MUST READ!Half-brother of North Korean leader assassinated in Malaysia
MAGAZINE
Published February 15,2017
http://magazinereaders.blogspot.com/
North Korean female agents using poisoned needles have assassinated the half-brother of the North's leader Kim Jong-Un in Malaysia, South Korean media reported Tuesday.
Officials in Seoul and Kuala Lumpur could not confirm the death of Kim Jong-Nam, once seen as heir apparent in the North.
Malaysian police said an unidentified Korean had been taken sick at Kuala Lumpur International Airport and since died.
If confirmed, Kim Jong-Nam's case would be the highest-profile death
under the Kim Jong-Un regime since the execution of the leader's uncle
Jang Song-Thaek in December 2013.
Kim Jong-Un has been trying to strengthen his grip on power in the
face of growing international pressure over his country's nuclear and
missile programs. He has reportedly staged a series of executions.

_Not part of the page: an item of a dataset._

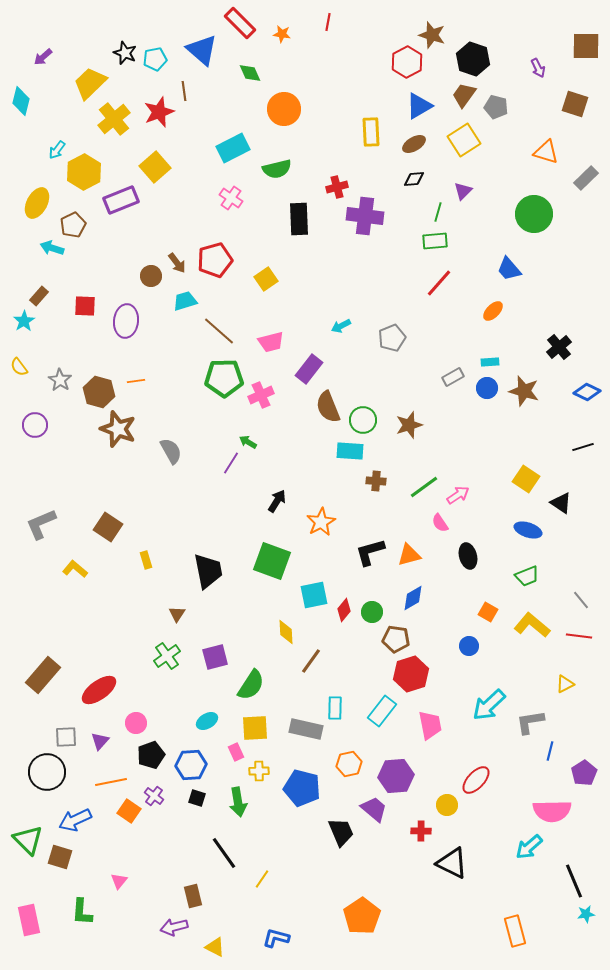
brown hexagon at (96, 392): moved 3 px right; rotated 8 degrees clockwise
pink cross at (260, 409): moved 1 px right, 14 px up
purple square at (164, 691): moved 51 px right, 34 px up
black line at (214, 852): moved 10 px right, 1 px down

The latest launch on Sunday of a new intermediate-range missile
brought UN Security Council condemnation and vows of a strong response
from US President Donald Trump.
South Korea's national news agency Yonhap quoted a source as
saying agents of the North's spy agency, the Reconnaissance General
Bureau, carried out the assassination on Monday by taking advantage of a
security loophole between Jong-Nam's bodyguards and Malaysian police at
the airport.
The 45-year-old was killed by two unidentified female agents using
poisoned needles at the airport, according to South Korean broadcaster
TV Chosun.
That report, citing what it called multiple government sources, said the two women hailed a cab and fled immediately afterwards.
In Malaysia, the police chief in charge of Kuala Lumpur International
Airport, Assistant Commissioner Abdul Aziz Ali, told AFP a Korean in
his forties was found sick at the airport on Monday.
Airport authorities rushed him to hospital and he died on the way, the police chief said.
“I cannot reveal that,” he said when asked if the dead person’s name was Kim Jong-Nam.
“The body is in the Putrajaya Hospital. The case is under investigation.”
Kim Jong-Nam, the eldest son of Kim Jong-Il, was once seen as heir
apparent but fell out of favor following an embarrassing botched attempt
in 2001 to enter Japan on a forged passport and visit Disneyland.
He has since lived in virtual exile, mainly in the Chinese territory of Macau.
Jong-Nam's half-brother Jong-Un took over as North Korean leader when their father died in December 2011.
Jong-Nam, known as an advocate of reform in the North, once told a
Japanese newspaper that he opposed his country's dynastic power
transfers.
He was reportedly close to his uncle Jang Song-Thaek, once the
North's unofficial number two and political mentor of the current
leader.
Targeted in the past
Cheong Seong-Jang, senior researcher at Seoul's Sejong Institute
think-tank, said Jong-Nam had been living in near-exile so it was
unlikely that Jong-Un saw him as a potential competitor for power.
"But if Jong-Nam committed an act to damage Jong-Un's authority, I
think it's possible that the Reconnaissance General Bureau may have
directly conducted the assassination under the orders of Jong-Un since
it has been in charge of closely watching Jong-Nam."
Jong-Nam has been targeted in the past. In October 2012, South Korean
prosecutors said a North Korean detained as a spy had admitted
involvement in a plot to stage a hit-and-run car accident in China in
2010 targeting Kim Jong-Nam.
In 2014, Jong-Nam was reported to be in Indonesia -- sighted at an
Italian restaurant run by a Japanese businessman in Jakarta -- and was
said to be shuttling back and forth between Singapore, Indonesia,
Malaysia and France.
In 2012, a Moscow newspaper reported that Jong-Nam was having
financial problems after being cut off by the Stalinist state for
doubting its succession policy.
The Argumenty i Fakty weekly said he was kicked out of a luxury hotel in Macau over a $15,000 debt.
Last year, South Korea warned of possible North Korean assassination
attempts in its territory. It noted previous attempts to assassinate
Hwang Jang-Yop, the North's chief ideologue and former tutor to Kim
Jong-Il, who defected to the South in 1997 and died of natural causes in
2010.
Jong-Nam was born from his father's extra-marital relationship with
Sung Hae-rim, a South Korean-born actress who died in Moscow.